+++ DATA FOR THIS EXERCISE +++
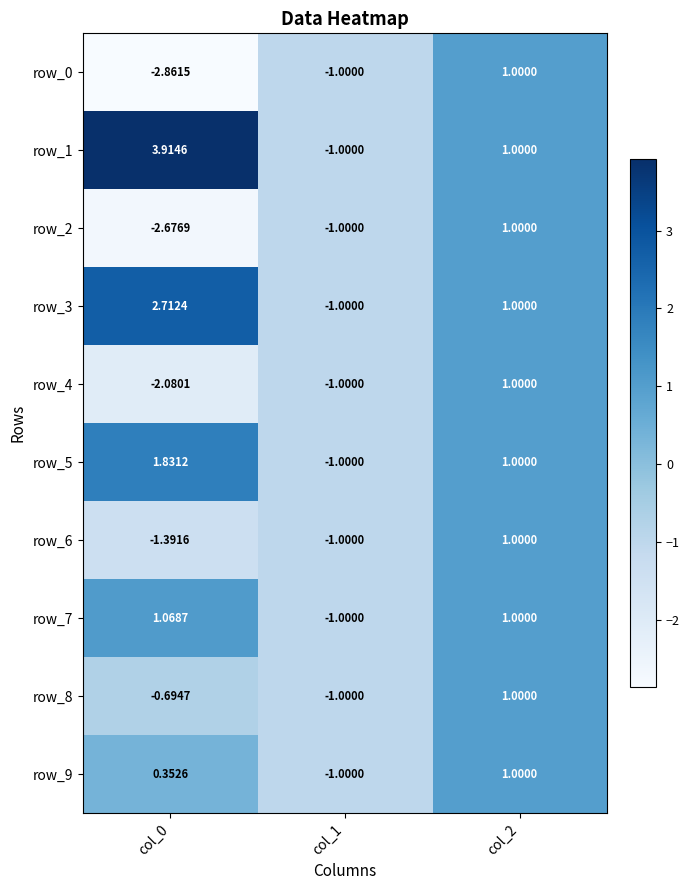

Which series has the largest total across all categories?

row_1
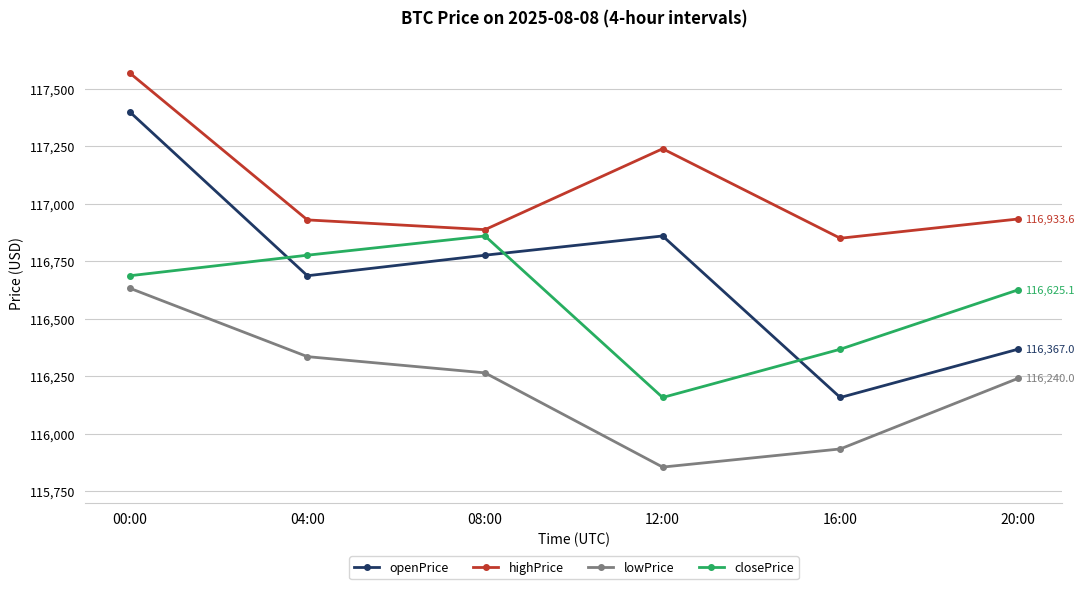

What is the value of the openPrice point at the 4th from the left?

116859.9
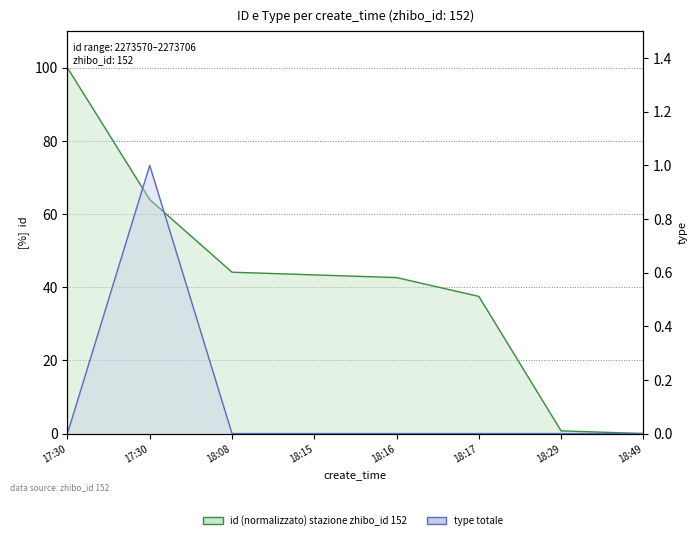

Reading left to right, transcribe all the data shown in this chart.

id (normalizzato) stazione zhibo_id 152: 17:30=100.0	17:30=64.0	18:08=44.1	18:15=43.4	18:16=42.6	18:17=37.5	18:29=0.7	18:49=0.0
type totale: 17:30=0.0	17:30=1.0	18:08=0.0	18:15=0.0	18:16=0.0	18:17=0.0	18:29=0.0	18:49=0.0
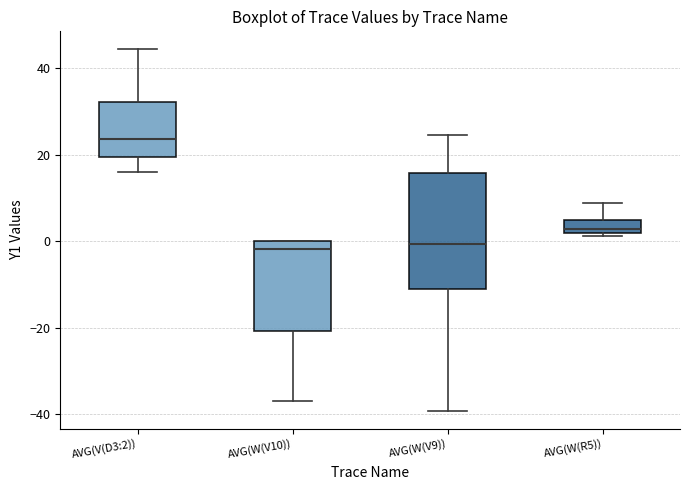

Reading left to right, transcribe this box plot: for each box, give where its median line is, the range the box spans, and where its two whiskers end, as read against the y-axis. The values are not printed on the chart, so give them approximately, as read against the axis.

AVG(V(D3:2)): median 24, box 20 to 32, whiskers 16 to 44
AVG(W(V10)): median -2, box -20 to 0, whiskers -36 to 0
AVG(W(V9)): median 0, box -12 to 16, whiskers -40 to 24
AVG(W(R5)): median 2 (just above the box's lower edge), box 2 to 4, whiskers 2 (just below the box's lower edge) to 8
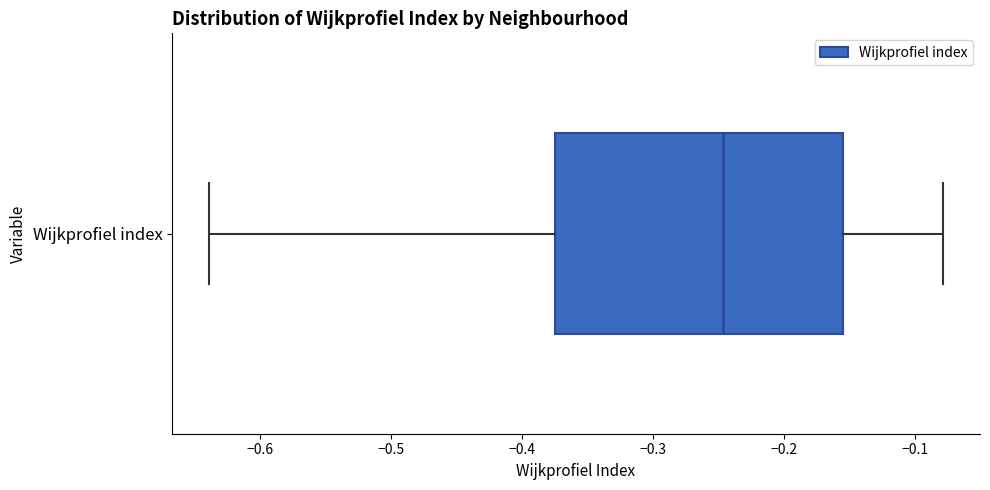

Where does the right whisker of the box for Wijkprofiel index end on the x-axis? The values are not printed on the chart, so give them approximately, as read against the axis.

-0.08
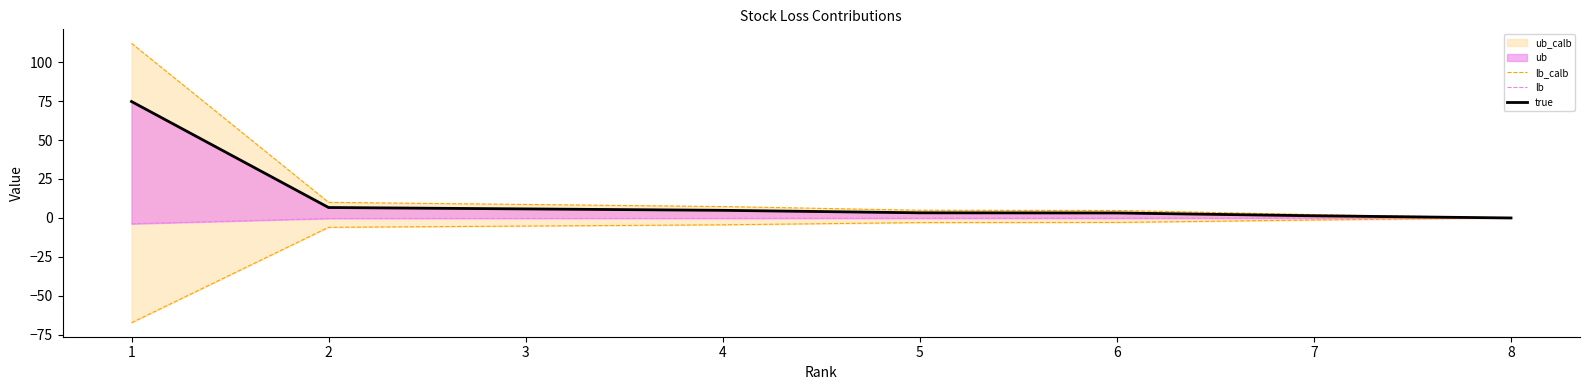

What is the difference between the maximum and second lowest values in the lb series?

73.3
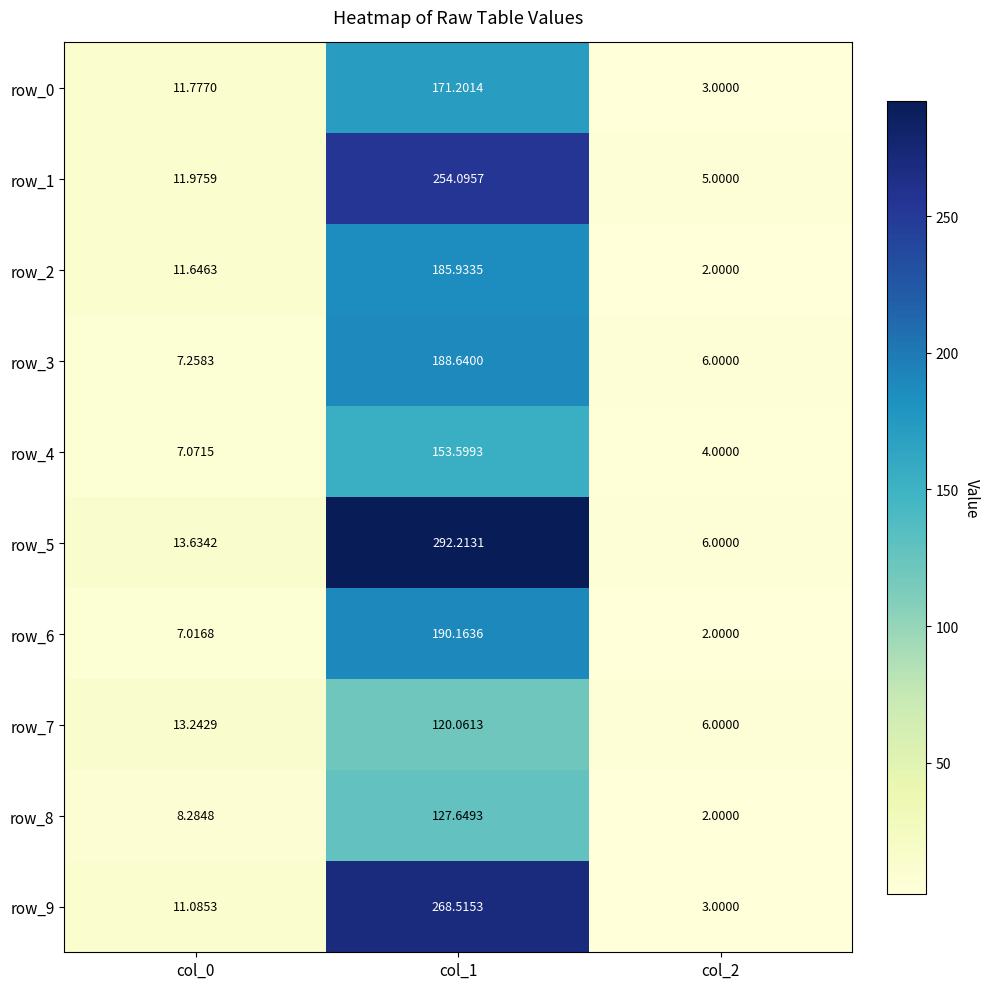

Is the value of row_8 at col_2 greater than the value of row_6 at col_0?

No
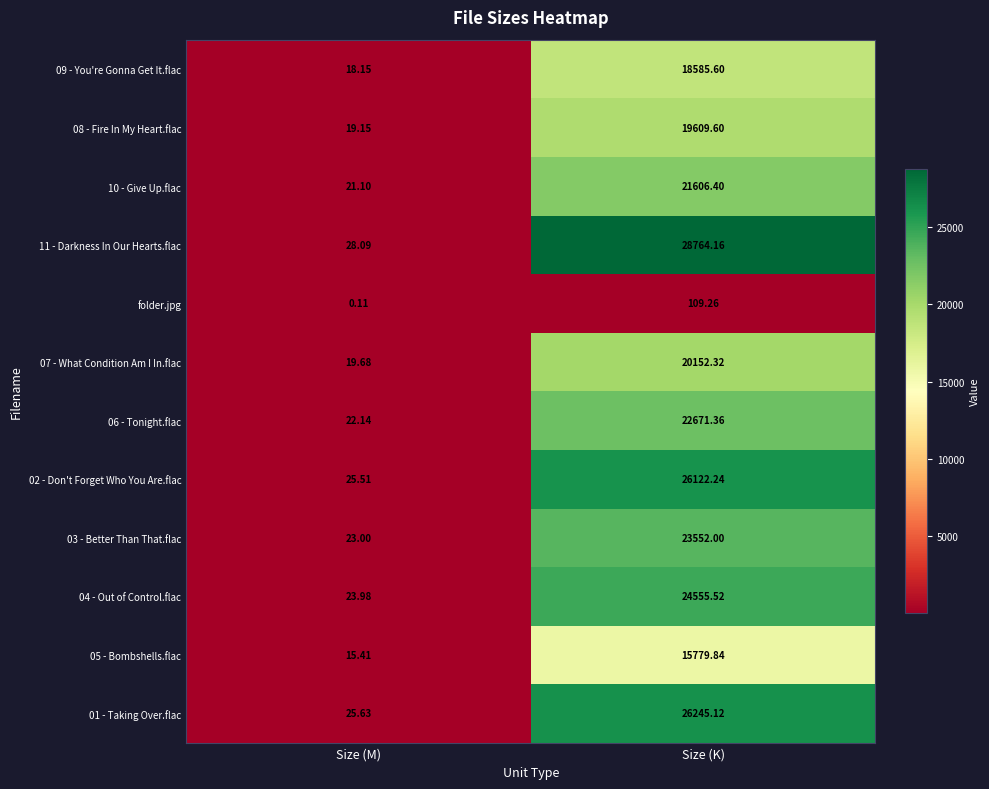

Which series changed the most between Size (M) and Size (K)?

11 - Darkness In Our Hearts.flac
+++
DIRECTIONS - Reproduce all of the data above word for word, leaving out the pictures.

YOUR RESPONSE -
Which series has the largest total across all categories?

row_1

What is the value of the openPrice point at the 4th from the left?

116859.9

Reading left to right, transcribe all the data shown in this chart.

id (normalizzato) stazione zhibo_id 152: 17:30=100.0	17:30=64.0	18:08=44.1	18:15=43.4	18:16=42.6	18:17=37.5	18:29=0.7	18:49=0.0
type totale: 17:30=0.0	17:30=1.0	18:08=0.0	18:15=0.0	18:16=0.0	18:17=0.0	18:29=0.0	18:49=0.0

Reading left to right, transcribe this box plot: for each box, give where its median line is, the range the box spans, and where its two whiskers end, as read against the y-axis. The values are not printed on the chart, so give them approximately, as read against the axis.

AVG(V(D3:2)): median 24, box 20 to 32, whiskers 16 to 44
AVG(W(V10)): median -2, box -20 to 0, whiskers -36 to 0
AVG(W(V9)): median 0, box -12 to 16, whiskers -40 to 24
AVG(W(R5)): median 2 (just above the box's lower edge), box 2 to 4, whiskers 2 (just below the box's lower edge) to 8

Where does the right whisker of the box for Wijkprofiel index end on the x-axis? The values are not printed on the chart, so give them approximately, as read against the axis.

-0.08

What is the difference between the maximum and second lowest values in the lb series?

73.3

Is the value of row_8 at col_2 greater than the value of row_6 at col_0?

No

Which series changed the most between Size (M) and Size (K)?

11 - Darkness In Our Hearts.flac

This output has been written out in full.